Au fond de la Llibreria Jaimes, située près du Passeig de Gràcia, quelques lecteurs se retrouvent régulièrement pour échanger autour de textes soigneusement choisis. La librairie multilingue chère aux Français de Barcelone multiplie les clubs de lecture destinés à son public francophone.


Parmi eux, un nouveau rendez-vous attire l’attention. À l’origine de ce projet : Mercè Álvarez, psychologue à Barcelone, maîtresse de conférences à l’université et ancienne élève du Lycée Français de Barcelone. Spécialiste de la psychologie systémique — une approche qui considère les problèmes d’un individu à partir de son environnement social —, elle a proposé à la librairie de créer un club mêlant littérature et psychologie.
De cette idée est né « J’aime la psy », un concept inédit. Dans ce club, pas question de disséquer les figures de style : les participants sont invités à explorer la dimension psychologique des textes, à lire autrement. Une approche singulière, à contre-courant de la tendance académique actuelle. La première rencontre a eu lieu le jeudi 9 octobre.
Au programme, une discussion autour du best-seller de Grégoire Delacourt, La liste de mes envies, paru en 2013 et adapté en film l’année suivante. L’histoire est celle de Jocelyne, une quarantenaire complexée et mal mariée, qui devient du jour au lendemain multimillionnaire en remportant plus de dix-huit millions d’euros à la loterie.

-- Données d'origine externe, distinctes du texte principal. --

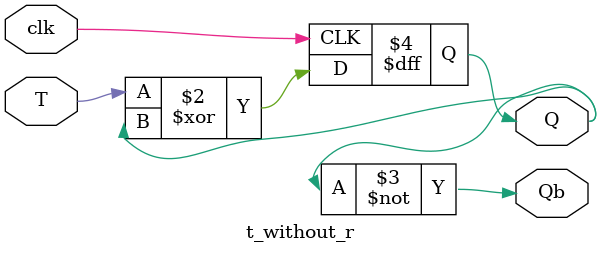
<source format=v>
module t_without_r(clk,T,Q,Qb);
input clk;
input T;
output reg Q;
output Qb;

always@(posedge clk)
begin 
 Q = T^Q;
end
assign Qb = ~Q;
endmodule

</source>
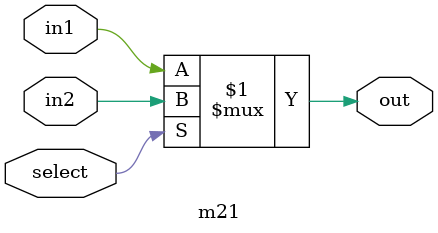
<source format=v>
`timescale 1ns / 1ps

// define a module for the design
module m21(in1, in2, select, out);

// define input  port
input in1, in2, select;

// define the output port
output out;

// assign one of the inputs to the output based upon select line input
assign out = select ? in2 : in1;
endmodule :m21


</source>
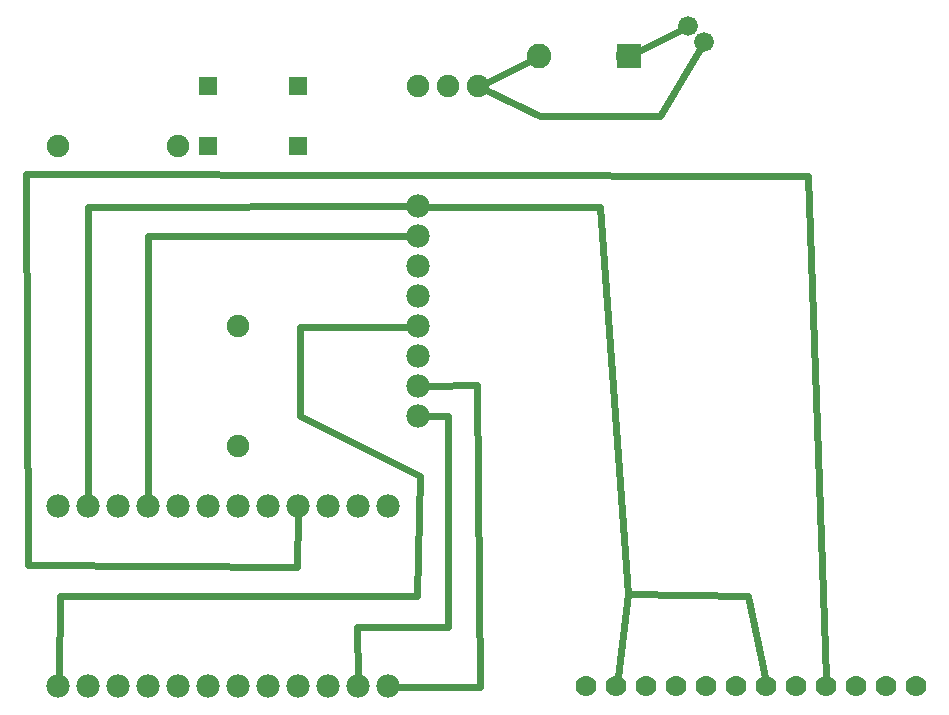
<source format=gtl>
G04 MADE WITH FRITZING*
G04 WWW.FRITZING.ORG*
G04 DOUBLE SIDED*
G04 HOLES PLATED*
G04 CONTOUR ON CENTER OF CONTOUR VECTOR*
%ASAXBY*%
%FSLAX23Y23*%
%MOIN*%
%OFA0B0*%
%SFA1.0B1.0*%
%ADD10C,0.075000*%
%ADD11C,0.082000*%
%ADD12C,0.059370*%
%ADD13C,0.066000*%
%ADD14C,0.078000*%
%ADD15C,0.070000*%
%ADD16R,0.082000X0.082000*%
%ADD17C,0.024000*%
%ADD18R,0.001000X0.001000*%
%LNCOPPER1*%
G90*
G70*
G54D10*
X1607Y2066D03*
X1507Y2066D03*
X1407Y2066D03*
G54D11*
X2107Y2166D03*
X1809Y2166D03*
G54D10*
X807Y866D03*
X807Y1266D03*
X207Y1866D03*
X607Y1866D03*
G54D12*
X707Y2066D03*
X1007Y2066D03*
X707Y1866D03*
X1007Y1866D03*
X707Y2066D03*
X1007Y2066D03*
X707Y1866D03*
X1007Y1866D03*
G54D13*
X2307Y2266D03*
X2360Y2212D03*
X2307Y2266D03*
X2360Y2212D03*
G54D14*
X1407Y1666D03*
X1407Y1566D03*
X1407Y1466D03*
X1407Y1366D03*
X1407Y1266D03*
X1407Y1166D03*
X1407Y1066D03*
X1407Y966D03*
G54D15*
X3067Y66D03*
X2967Y66D03*
X2867Y66D03*
X2767Y66D03*
X2667Y66D03*
X2567Y66D03*
X2467Y66D03*
X2367Y66D03*
X2267Y66D03*
X2167Y66D03*
X2067Y66D03*
X1967Y66D03*
G54D14*
X207Y666D03*
X307Y666D03*
X407Y666D03*
X507Y666D03*
X607Y666D03*
X707Y666D03*
X807Y666D03*
X907Y666D03*
X1007Y666D03*
X1107Y666D03*
X1207Y666D03*
X1307Y666D03*
X207Y66D03*
X307Y66D03*
X407Y66D03*
X507Y66D03*
X607Y66D03*
X707Y66D03*
X807Y66D03*
X907Y66D03*
X1007Y66D03*
X1107Y66D03*
X1207Y66D03*
X1307Y66D03*
G54D16*
X2108Y2166D03*
G54D17*
X307Y1662D02*
X307Y696D01*
D02*
X1377Y1666D02*
X307Y1662D01*
D02*
X1377Y1566D02*
X507Y1566D01*
D02*
X507Y1566D02*
X507Y696D01*
D02*
X211Y366D02*
X208Y96D01*
D02*
X1411Y766D02*
X1404Y366D01*
D02*
X1011Y1262D02*
X1011Y966D01*
D02*
X1404Y366D02*
X211Y366D01*
D02*
X1377Y1265D02*
X1011Y1262D01*
D02*
X1011Y966D02*
X1411Y766D01*
D02*
X1437Y1066D02*
X1604Y1069D01*
D02*
X1604Y1069D02*
X1611Y62D01*
D02*
X1611Y62D02*
X1337Y65D01*
D02*
X1204Y262D02*
X1207Y96D01*
D02*
X1507Y262D02*
X1204Y262D01*
D02*
X1507Y966D02*
X1507Y262D01*
D02*
X1437Y966D02*
X1507Y966D01*
D02*
X2011Y1662D02*
X1437Y1665D01*
D02*
X2071Y96D02*
X2107Y373D01*
D02*
X2107Y373D02*
X2011Y1662D01*
D02*
X2507Y366D02*
X2561Y96D01*
D02*
X2107Y373D02*
X2507Y366D01*
D02*
X100Y1773D02*
X107Y469D01*
D02*
X107Y469D02*
X1004Y462D01*
D02*
X2707Y1766D02*
X100Y1773D01*
D02*
X1004Y462D02*
X1007Y636D01*
D02*
X2765Y97D02*
X2707Y1766D01*
D02*
X1780Y2151D02*
X1633Y2078D01*
D02*
X2283Y2254D02*
X2136Y2180D01*
D02*
X1811Y1966D02*
X1633Y2053D01*
D02*
X2346Y2189D02*
X2211Y1966D01*
D02*
X2211Y1966D02*
X1811Y1966D01*
G54D18*
X677Y2095D02*
X736Y2095D01*
X977Y2095D02*
X1036Y2095D01*
X677Y2094D02*
X736Y2094D01*
X977Y2094D02*
X1036Y2094D01*
X677Y2093D02*
X736Y2093D01*
X977Y2093D02*
X1036Y2093D01*
X677Y2092D02*
X736Y2092D01*
X977Y2092D02*
X1036Y2092D01*
X677Y2091D02*
X736Y2091D01*
X977Y2091D02*
X1036Y2091D01*
X677Y2090D02*
X736Y2090D01*
X977Y2090D02*
X1036Y2090D01*
X677Y2089D02*
X736Y2089D01*
X977Y2089D02*
X1036Y2089D01*
X677Y2088D02*
X736Y2088D01*
X977Y2088D02*
X1036Y2088D01*
X677Y2087D02*
X736Y2087D01*
X977Y2087D02*
X1036Y2087D01*
X677Y2086D02*
X736Y2086D01*
X977Y2086D02*
X1036Y2086D01*
X677Y2085D02*
X701Y2085D01*
X712Y2085D02*
X736Y2085D01*
X977Y2085D02*
X1001Y2085D01*
X1012Y2085D02*
X1036Y2085D01*
X677Y2084D02*
X698Y2084D01*
X715Y2084D02*
X736Y2084D01*
X977Y2084D02*
X998Y2084D01*
X1015Y2084D02*
X1036Y2084D01*
X677Y2083D02*
X696Y2083D01*
X717Y2083D02*
X736Y2083D01*
X977Y2083D02*
X996Y2083D01*
X1017Y2083D02*
X1036Y2083D01*
X677Y2082D02*
X695Y2082D01*
X718Y2082D02*
X736Y2082D01*
X977Y2082D02*
X995Y2082D01*
X1018Y2082D02*
X1036Y2082D01*
X677Y2081D02*
X694Y2081D01*
X720Y2081D02*
X736Y2081D01*
X977Y2081D02*
X994Y2081D01*
X1020Y2081D02*
X1036Y2081D01*
X677Y2080D02*
X692Y2080D01*
X721Y2080D02*
X736Y2080D01*
X977Y2080D02*
X992Y2080D01*
X1021Y2080D02*
X1036Y2080D01*
X677Y2079D02*
X692Y2079D01*
X722Y2079D02*
X736Y2079D01*
X977Y2079D02*
X991Y2079D01*
X1022Y2079D02*
X1036Y2079D01*
X677Y2078D02*
X691Y2078D01*
X723Y2078D02*
X736Y2078D01*
X977Y2078D02*
X991Y2078D01*
X1023Y2078D02*
X1036Y2078D01*
X677Y2077D02*
X690Y2077D01*
X723Y2077D02*
X736Y2077D01*
X977Y2077D02*
X990Y2077D01*
X1023Y2077D02*
X1036Y2077D01*
X677Y2076D02*
X689Y2076D01*
X724Y2076D02*
X736Y2076D01*
X977Y2076D02*
X989Y2076D01*
X1024Y2076D02*
X1036Y2076D01*
X677Y2075D02*
X689Y2075D01*
X724Y2075D02*
X736Y2075D01*
X977Y2075D02*
X989Y2075D01*
X1024Y2075D02*
X1036Y2075D01*
X677Y2074D02*
X688Y2074D01*
X725Y2074D02*
X736Y2074D01*
X977Y2074D02*
X988Y2074D01*
X1025Y2074D02*
X1036Y2074D01*
X677Y2073D02*
X688Y2073D01*
X725Y2073D02*
X736Y2073D01*
X977Y2073D02*
X988Y2073D01*
X1025Y2073D02*
X1036Y2073D01*
X677Y2072D02*
X688Y2072D01*
X726Y2072D02*
X736Y2072D01*
X977Y2072D02*
X987Y2072D01*
X1026Y2072D02*
X1036Y2072D01*
X677Y2071D02*
X687Y2071D01*
X726Y2071D02*
X736Y2071D01*
X977Y2071D02*
X987Y2071D01*
X1026Y2071D02*
X1036Y2071D01*
X677Y2070D02*
X687Y2070D01*
X726Y2070D02*
X736Y2070D01*
X977Y2070D02*
X987Y2070D01*
X1026Y2070D02*
X1036Y2070D01*
X677Y2069D02*
X687Y2069D01*
X726Y2069D02*
X736Y2069D01*
X977Y2069D02*
X987Y2069D01*
X1026Y2069D02*
X1036Y2069D01*
X677Y2068D02*
X687Y2068D01*
X727Y2068D02*
X736Y2068D01*
X977Y2068D02*
X987Y2068D01*
X1027Y2068D02*
X1036Y2068D01*
X677Y2067D02*
X687Y2067D01*
X727Y2067D02*
X736Y2067D01*
X977Y2067D02*
X986Y2067D01*
X1027Y2067D02*
X1036Y2067D01*
X677Y2066D02*
X686Y2066D01*
X727Y2066D02*
X736Y2066D01*
X977Y2066D02*
X986Y2066D01*
X1027Y2066D02*
X1036Y2066D01*
X677Y2065D02*
X687Y2065D01*
X727Y2065D02*
X736Y2065D01*
X977Y2065D02*
X986Y2065D01*
X1027Y2065D02*
X1036Y2065D01*
X677Y2064D02*
X687Y2064D01*
X727Y2064D02*
X736Y2064D01*
X977Y2064D02*
X987Y2064D01*
X1027Y2064D02*
X1036Y2064D01*
X677Y2063D02*
X687Y2063D01*
X727Y2063D02*
X736Y2063D01*
X977Y2063D02*
X987Y2063D01*
X1026Y2063D02*
X1036Y2063D01*
X677Y2062D02*
X687Y2062D01*
X726Y2062D02*
X736Y2062D01*
X977Y2062D02*
X987Y2062D01*
X1026Y2062D02*
X1036Y2062D01*
X677Y2061D02*
X687Y2061D01*
X726Y2061D02*
X736Y2061D01*
X977Y2061D02*
X987Y2061D01*
X1026Y2061D02*
X1036Y2061D01*
X677Y2060D02*
X687Y2060D01*
X726Y2060D02*
X736Y2060D01*
X977Y2060D02*
X987Y2060D01*
X1026Y2060D02*
X1036Y2060D01*
X677Y2059D02*
X688Y2059D01*
X725Y2059D02*
X736Y2059D01*
X977Y2059D02*
X988Y2059D01*
X1025Y2059D02*
X1036Y2059D01*
X677Y2058D02*
X688Y2058D01*
X725Y2058D02*
X736Y2058D01*
X977Y2058D02*
X988Y2058D01*
X1025Y2058D02*
X1036Y2058D01*
X677Y2057D02*
X689Y2057D01*
X725Y2057D02*
X736Y2057D01*
X977Y2057D02*
X989Y2057D01*
X1025Y2057D02*
X1036Y2057D01*
X677Y2056D02*
X689Y2056D01*
X724Y2056D02*
X736Y2056D01*
X977Y2056D02*
X989Y2056D01*
X1024Y2056D02*
X1036Y2056D01*
X677Y2055D02*
X690Y2055D01*
X723Y2055D02*
X736Y2055D01*
X977Y2055D02*
X990Y2055D01*
X1023Y2055D02*
X1036Y2055D01*
X677Y2054D02*
X691Y2054D01*
X723Y2054D02*
X736Y2054D01*
X977Y2054D02*
X991Y2054D01*
X1023Y2054D02*
X1036Y2054D01*
X677Y2053D02*
X691Y2053D01*
X722Y2053D02*
X736Y2053D01*
X977Y2053D02*
X991Y2053D01*
X1022Y2053D02*
X1036Y2053D01*
X677Y2052D02*
X692Y2052D01*
X721Y2052D02*
X736Y2052D01*
X977Y2052D02*
X992Y2052D01*
X1021Y2052D02*
X1036Y2052D01*
X677Y2051D02*
X693Y2051D01*
X720Y2051D02*
X736Y2051D01*
X977Y2051D02*
X993Y2051D01*
X1020Y2051D02*
X1036Y2051D01*
X677Y2050D02*
X695Y2050D01*
X719Y2050D02*
X736Y2050D01*
X977Y2050D02*
X995Y2050D01*
X1019Y2050D02*
X1036Y2050D01*
X677Y2049D02*
X696Y2049D01*
X717Y2049D02*
X736Y2049D01*
X977Y2049D02*
X996Y2049D01*
X1017Y2049D02*
X1036Y2049D01*
X677Y2048D02*
X698Y2048D01*
X715Y2048D02*
X736Y2048D01*
X977Y2048D02*
X998Y2048D01*
X1015Y2048D02*
X1036Y2048D01*
X677Y2047D02*
X701Y2047D01*
X712Y2047D02*
X736Y2047D01*
X977Y2047D02*
X1001Y2047D01*
X1012Y2047D02*
X1036Y2047D01*
X677Y2046D02*
X736Y2046D01*
X977Y2046D02*
X1036Y2046D01*
X677Y2045D02*
X736Y2045D01*
X977Y2045D02*
X1036Y2045D01*
X677Y2044D02*
X736Y2044D01*
X977Y2044D02*
X1036Y2044D01*
X677Y2043D02*
X736Y2043D01*
X977Y2043D02*
X1036Y2043D01*
X677Y2042D02*
X736Y2042D01*
X977Y2042D02*
X1036Y2042D01*
X677Y2041D02*
X736Y2041D01*
X977Y2041D02*
X1036Y2041D01*
X677Y2040D02*
X736Y2040D01*
X977Y2040D02*
X1036Y2040D01*
X677Y2039D02*
X736Y2039D01*
X977Y2039D02*
X1036Y2039D01*
X677Y2038D02*
X736Y2038D01*
X977Y2038D02*
X1036Y2038D01*
X677Y2037D02*
X736Y2037D01*
X977Y2037D02*
X1036Y2037D01*
X677Y1895D02*
X736Y1895D01*
X977Y1895D02*
X1036Y1895D01*
X677Y1894D02*
X736Y1894D01*
X977Y1894D02*
X1036Y1894D01*
X677Y1893D02*
X736Y1893D01*
X977Y1893D02*
X1036Y1893D01*
X677Y1892D02*
X736Y1892D01*
X977Y1892D02*
X1036Y1892D01*
X677Y1891D02*
X736Y1891D01*
X977Y1891D02*
X1036Y1891D01*
X677Y1890D02*
X736Y1890D01*
X977Y1890D02*
X1036Y1890D01*
X677Y1889D02*
X736Y1889D01*
X977Y1889D02*
X1036Y1889D01*
X677Y1888D02*
X736Y1888D01*
X977Y1888D02*
X1036Y1888D01*
X677Y1887D02*
X736Y1887D01*
X977Y1887D02*
X1036Y1887D01*
X677Y1886D02*
X736Y1886D01*
X977Y1886D02*
X1036Y1886D01*
X677Y1885D02*
X701Y1885D01*
X712Y1885D02*
X736Y1885D01*
X977Y1885D02*
X1001Y1885D01*
X1012Y1885D02*
X1036Y1885D01*
X677Y1884D02*
X698Y1884D01*
X715Y1884D02*
X736Y1884D01*
X977Y1884D02*
X998Y1884D01*
X1015Y1884D02*
X1036Y1884D01*
X677Y1883D02*
X696Y1883D01*
X717Y1883D02*
X736Y1883D01*
X977Y1883D02*
X996Y1883D01*
X1017Y1883D02*
X1036Y1883D01*
X677Y1882D02*
X695Y1882D01*
X718Y1882D02*
X736Y1882D01*
X977Y1882D02*
X995Y1882D01*
X1018Y1882D02*
X1036Y1882D01*
X677Y1881D02*
X694Y1881D01*
X720Y1881D02*
X736Y1881D01*
X977Y1881D02*
X994Y1881D01*
X1020Y1881D02*
X1036Y1881D01*
X677Y1880D02*
X692Y1880D01*
X721Y1880D02*
X736Y1880D01*
X977Y1880D02*
X992Y1880D01*
X1021Y1880D02*
X1036Y1880D01*
X677Y1879D02*
X691Y1879D01*
X722Y1879D02*
X736Y1879D01*
X977Y1879D02*
X991Y1879D01*
X1022Y1879D02*
X1036Y1879D01*
X677Y1878D02*
X691Y1878D01*
X723Y1878D02*
X736Y1878D01*
X977Y1878D02*
X991Y1878D01*
X1023Y1878D02*
X1036Y1878D01*
X677Y1877D02*
X690Y1877D01*
X723Y1877D02*
X736Y1877D01*
X977Y1877D02*
X990Y1877D01*
X1023Y1877D02*
X1036Y1877D01*
X677Y1876D02*
X689Y1876D01*
X724Y1876D02*
X736Y1876D01*
X977Y1876D02*
X989Y1876D01*
X1024Y1876D02*
X1036Y1876D01*
X677Y1875D02*
X689Y1875D01*
X725Y1875D02*
X736Y1875D01*
X977Y1875D02*
X989Y1875D01*
X1024Y1875D02*
X1036Y1875D01*
X677Y1874D02*
X688Y1874D01*
X725Y1874D02*
X736Y1874D01*
X977Y1874D02*
X988Y1874D01*
X1025Y1874D02*
X1036Y1874D01*
X677Y1873D02*
X688Y1873D01*
X725Y1873D02*
X736Y1873D01*
X977Y1873D02*
X988Y1873D01*
X1025Y1873D02*
X1036Y1873D01*
X677Y1872D02*
X687Y1872D01*
X726Y1872D02*
X736Y1872D01*
X977Y1872D02*
X987Y1872D01*
X1026Y1872D02*
X1036Y1872D01*
X677Y1871D02*
X687Y1871D01*
X726Y1871D02*
X736Y1871D01*
X977Y1871D02*
X987Y1871D01*
X1026Y1871D02*
X1036Y1871D01*
X677Y1870D02*
X687Y1870D01*
X726Y1870D02*
X736Y1870D01*
X977Y1870D02*
X987Y1870D01*
X1026Y1870D02*
X1036Y1870D01*
X677Y1869D02*
X687Y1869D01*
X726Y1869D02*
X736Y1869D01*
X977Y1869D02*
X987Y1869D01*
X1026Y1869D02*
X1036Y1869D01*
X677Y1868D02*
X687Y1868D01*
X727Y1868D02*
X736Y1868D01*
X977Y1868D02*
X987Y1868D01*
X1027Y1868D02*
X1036Y1868D01*
X677Y1867D02*
X687Y1867D01*
X727Y1867D02*
X736Y1867D01*
X977Y1867D02*
X986Y1867D01*
X1027Y1867D02*
X1036Y1867D01*
X677Y1866D02*
X686Y1866D01*
X727Y1866D02*
X736Y1866D01*
X977Y1866D02*
X986Y1866D01*
X1027Y1866D02*
X1036Y1866D01*
X677Y1865D02*
X687Y1865D01*
X727Y1865D02*
X736Y1865D01*
X977Y1865D02*
X986Y1865D01*
X1027Y1865D02*
X1036Y1865D01*
X677Y1864D02*
X687Y1864D01*
X727Y1864D02*
X736Y1864D01*
X977Y1864D02*
X987Y1864D01*
X1027Y1864D02*
X1036Y1864D01*
X677Y1863D02*
X687Y1863D01*
X727Y1863D02*
X736Y1863D01*
X977Y1863D02*
X987Y1863D01*
X1026Y1863D02*
X1036Y1863D01*
X677Y1862D02*
X687Y1862D01*
X726Y1862D02*
X736Y1862D01*
X977Y1862D02*
X987Y1862D01*
X1026Y1862D02*
X1036Y1862D01*
X677Y1861D02*
X687Y1861D01*
X726Y1861D02*
X736Y1861D01*
X977Y1861D02*
X987Y1861D01*
X1026Y1861D02*
X1036Y1861D01*
X677Y1860D02*
X687Y1860D01*
X726Y1860D02*
X736Y1860D01*
X977Y1860D02*
X987Y1860D01*
X1026Y1860D02*
X1036Y1860D01*
X677Y1859D02*
X688Y1859D01*
X725Y1859D02*
X736Y1859D01*
X977Y1859D02*
X988Y1859D01*
X1025Y1859D02*
X1036Y1859D01*
X677Y1858D02*
X688Y1858D01*
X725Y1858D02*
X736Y1858D01*
X977Y1858D02*
X988Y1858D01*
X1025Y1858D02*
X1036Y1858D01*
X677Y1857D02*
X689Y1857D01*
X725Y1857D02*
X736Y1857D01*
X977Y1857D02*
X989Y1857D01*
X1024Y1857D02*
X1036Y1857D01*
X677Y1856D02*
X689Y1856D01*
X724Y1856D02*
X736Y1856D01*
X977Y1856D02*
X989Y1856D01*
X1024Y1856D02*
X1036Y1856D01*
X677Y1855D02*
X690Y1855D01*
X723Y1855D02*
X736Y1855D01*
X977Y1855D02*
X990Y1855D01*
X1023Y1855D02*
X1036Y1855D01*
X677Y1854D02*
X691Y1854D01*
X723Y1854D02*
X736Y1854D01*
X977Y1854D02*
X991Y1854D01*
X1023Y1854D02*
X1036Y1854D01*
X677Y1853D02*
X691Y1853D01*
X722Y1853D02*
X736Y1853D01*
X977Y1853D02*
X991Y1853D01*
X1022Y1853D02*
X1036Y1853D01*
X677Y1852D02*
X692Y1852D01*
X721Y1852D02*
X736Y1852D01*
X977Y1852D02*
X992Y1852D01*
X1021Y1852D02*
X1036Y1852D01*
X677Y1851D02*
X693Y1851D01*
X720Y1851D02*
X736Y1851D01*
X977Y1851D02*
X993Y1851D01*
X1020Y1851D02*
X1036Y1851D01*
X677Y1850D02*
X695Y1850D01*
X719Y1850D02*
X736Y1850D01*
X977Y1850D02*
X995Y1850D01*
X1019Y1850D02*
X1036Y1850D01*
X677Y1849D02*
X696Y1849D01*
X717Y1849D02*
X736Y1849D01*
X977Y1849D02*
X996Y1849D01*
X1017Y1849D02*
X1036Y1849D01*
X677Y1848D02*
X698Y1848D01*
X715Y1848D02*
X736Y1848D01*
X977Y1848D02*
X998Y1848D01*
X1015Y1848D02*
X1036Y1848D01*
X677Y1847D02*
X701Y1847D01*
X712Y1847D02*
X736Y1847D01*
X977Y1847D02*
X1001Y1847D01*
X1012Y1847D02*
X1036Y1847D01*
X677Y1846D02*
X736Y1846D01*
X977Y1846D02*
X1036Y1846D01*
X677Y1845D02*
X736Y1845D01*
X977Y1845D02*
X1036Y1845D01*
X677Y1844D02*
X736Y1844D01*
X977Y1844D02*
X1036Y1844D01*
X677Y1843D02*
X736Y1843D01*
X977Y1843D02*
X1036Y1843D01*
X677Y1842D02*
X736Y1842D01*
X977Y1842D02*
X1036Y1842D01*
X677Y1841D02*
X736Y1841D01*
X977Y1841D02*
X1036Y1841D01*
X677Y1840D02*
X736Y1840D01*
X977Y1840D02*
X1036Y1840D01*
X677Y1839D02*
X736Y1839D01*
X977Y1839D02*
X1036Y1839D01*
X677Y1838D02*
X736Y1838D01*
X977Y1838D02*
X1036Y1838D01*
X677Y1837D02*
X736Y1837D01*
X977Y1837D02*
X1036Y1837D01*
D02*
G04 End of Copper1*
M02*
</source>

Miracle ou malédiction ? Jocelyne doit composer avec ce bouleversement aussi bien matériel que psychologique.

Le lecteur se fait psychologue
La psychologue annonce la couleur dès le début de la rencontre : ce n’est pas un cours. Les lecteurs ne sont pas là pour apprendre les bases de la psychologie, mais pour discuter de leurs ressentis et idées. Mercè Álvarez guide : elle pose les premières questions, afin que tout le monde se remémore les grandes lignes du texte. Puis au fur et à mesure que la discussion avance, les réponses s’enchainent, et des réflexions s’installent.
Les lecteurs essayent d’expliquer les comportements des personnages. Ils cherchent dans leur passé, leur environnement, leurs faiblesses – tel que le ferait un psychologue. Peu à peu, orientés par une professionnelle, ils arrivent à reconstituer le puzzle psychique des personnages du roman. Au fil de la rencontre, chacun est libre d’apporter ses anecdotes personnelles. Car certains se reconnaissent naturellement dans les personnages du roman. Alors parfois on diverge dans ce club de la Llibreiria Jaimes.
On se demande si, en voulant analyser la psychologie de Jocelyne, ce n’est pas un peu nous qu’on cherche à comprendre. Mercè Álvarez confirme : « Nous pouvons voir l’aspect psychologique des personnages à partir de n’importe quel roman, et ce que ça dit de nous ». Elle ajoute : « Nous pouvons même voir ce que ça dit de notre époque ».
Pendant cette rencontre, on réfléchit beaucoup. D’abord aux personnages, puis un peu aux autres participants qui ajoutent leur grain de sel, ensuite à notre époque, comme le souligne Mercè Álvarez — mais, finalement, c’est surtout souvent à nous-mêmes que l’on pense.
À la fin, la psychologue invite chacun à partager sa propre « liste de ses envies ». La rencontre prend alors des airs de double séance de psy : en scrutant les héros de papier, les lecteurs finissent par se regarder en miroir.
Une parenthèse littéraire originale pour les francophones de Barcelone
Au fond de la Llibreria Jaimes donc, on peut participer tout en l’animant à une sorte consultation psychologique collective. C’est un concept original qui nous pousse hors de nos habitudes de lecture. Un pari réussi pour Mercè Álvarez qui s’était donné pour objectif de « faire découvrir la psychologie en dehors d’un cabinet ».
La psychologue insiste également sur le fait que ces rencontres permettent à la librairie d’« être un endroit pour se rencontrer, créer des liens », notamment pour les francophones de Barcelone. Le club « J’aime la psy » se réunira chaque deuxième jeudi du mois. L’adhésion coûte dix euros. La prochaine fois, ce sera autour de Chanson douce de Leïla Slimani, prix Goncourt 2016, que les lecteurs se réuniront.